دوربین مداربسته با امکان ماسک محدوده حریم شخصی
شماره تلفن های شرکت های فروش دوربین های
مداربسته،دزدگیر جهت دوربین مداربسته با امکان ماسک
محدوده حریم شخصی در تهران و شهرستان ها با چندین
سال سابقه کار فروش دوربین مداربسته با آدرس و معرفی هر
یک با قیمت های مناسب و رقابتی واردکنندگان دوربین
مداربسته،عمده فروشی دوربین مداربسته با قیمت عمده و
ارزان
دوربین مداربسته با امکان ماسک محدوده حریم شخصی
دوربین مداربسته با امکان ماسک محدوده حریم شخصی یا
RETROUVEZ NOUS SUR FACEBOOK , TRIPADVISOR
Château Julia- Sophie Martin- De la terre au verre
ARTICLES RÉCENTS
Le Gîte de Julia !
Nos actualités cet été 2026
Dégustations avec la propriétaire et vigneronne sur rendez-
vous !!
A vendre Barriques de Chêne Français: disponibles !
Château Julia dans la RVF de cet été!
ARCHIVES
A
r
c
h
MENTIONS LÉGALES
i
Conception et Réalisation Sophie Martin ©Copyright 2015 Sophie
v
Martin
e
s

- - - - - - -

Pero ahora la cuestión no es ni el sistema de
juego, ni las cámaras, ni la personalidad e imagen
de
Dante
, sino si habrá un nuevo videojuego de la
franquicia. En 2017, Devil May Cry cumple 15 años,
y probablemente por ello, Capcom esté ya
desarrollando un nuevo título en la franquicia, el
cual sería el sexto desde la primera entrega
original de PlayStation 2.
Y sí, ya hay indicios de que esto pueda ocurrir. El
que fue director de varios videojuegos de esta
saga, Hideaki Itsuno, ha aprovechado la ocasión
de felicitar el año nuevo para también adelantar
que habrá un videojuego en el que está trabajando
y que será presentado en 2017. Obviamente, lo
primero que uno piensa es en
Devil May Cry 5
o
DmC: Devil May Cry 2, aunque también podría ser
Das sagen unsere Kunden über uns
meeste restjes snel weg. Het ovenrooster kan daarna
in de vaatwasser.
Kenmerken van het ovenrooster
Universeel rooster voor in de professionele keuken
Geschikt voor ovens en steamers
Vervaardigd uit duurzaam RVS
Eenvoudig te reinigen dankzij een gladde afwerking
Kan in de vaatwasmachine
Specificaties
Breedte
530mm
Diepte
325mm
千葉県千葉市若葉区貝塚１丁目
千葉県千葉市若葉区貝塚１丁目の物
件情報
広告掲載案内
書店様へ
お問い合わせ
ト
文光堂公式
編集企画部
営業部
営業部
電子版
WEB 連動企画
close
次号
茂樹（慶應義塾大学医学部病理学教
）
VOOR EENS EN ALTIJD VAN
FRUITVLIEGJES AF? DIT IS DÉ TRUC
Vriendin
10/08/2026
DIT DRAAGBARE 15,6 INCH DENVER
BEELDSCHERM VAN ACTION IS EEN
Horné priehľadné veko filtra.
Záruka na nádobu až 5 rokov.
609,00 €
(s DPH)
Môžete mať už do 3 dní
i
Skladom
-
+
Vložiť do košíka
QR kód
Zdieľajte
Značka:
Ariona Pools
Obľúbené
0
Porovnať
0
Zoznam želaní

- - - - - - -

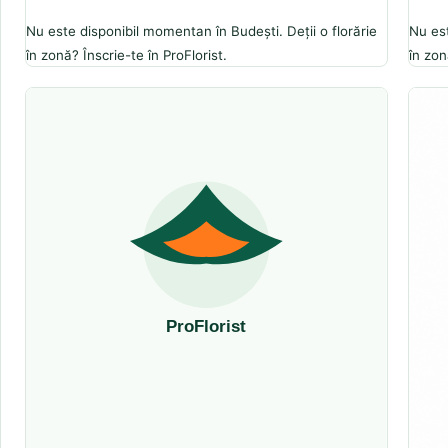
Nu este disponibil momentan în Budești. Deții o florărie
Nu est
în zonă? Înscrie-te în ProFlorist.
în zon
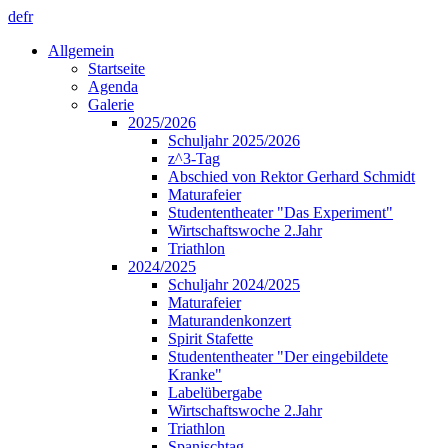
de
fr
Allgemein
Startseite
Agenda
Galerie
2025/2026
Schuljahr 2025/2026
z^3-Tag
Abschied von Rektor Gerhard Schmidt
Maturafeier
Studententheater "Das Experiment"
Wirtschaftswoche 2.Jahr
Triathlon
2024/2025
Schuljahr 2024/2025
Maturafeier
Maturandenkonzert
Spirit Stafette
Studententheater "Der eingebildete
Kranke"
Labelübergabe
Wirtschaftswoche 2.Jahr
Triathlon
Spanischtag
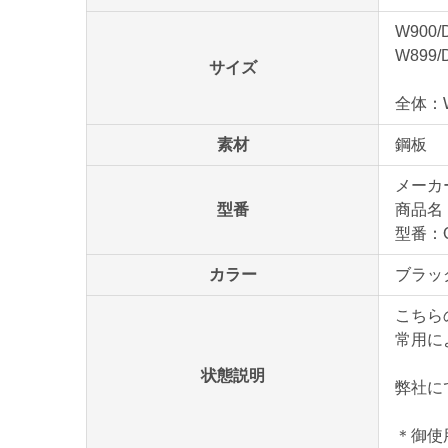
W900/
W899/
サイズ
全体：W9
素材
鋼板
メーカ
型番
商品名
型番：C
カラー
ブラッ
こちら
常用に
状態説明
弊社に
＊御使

- - - - - - -

**Directions**
Pull out each line above that contains the word "Schuljahr" and copy it in full.

**Answer to this problem**
Schuljahr 2025/2026
Schuljahr 2024/2025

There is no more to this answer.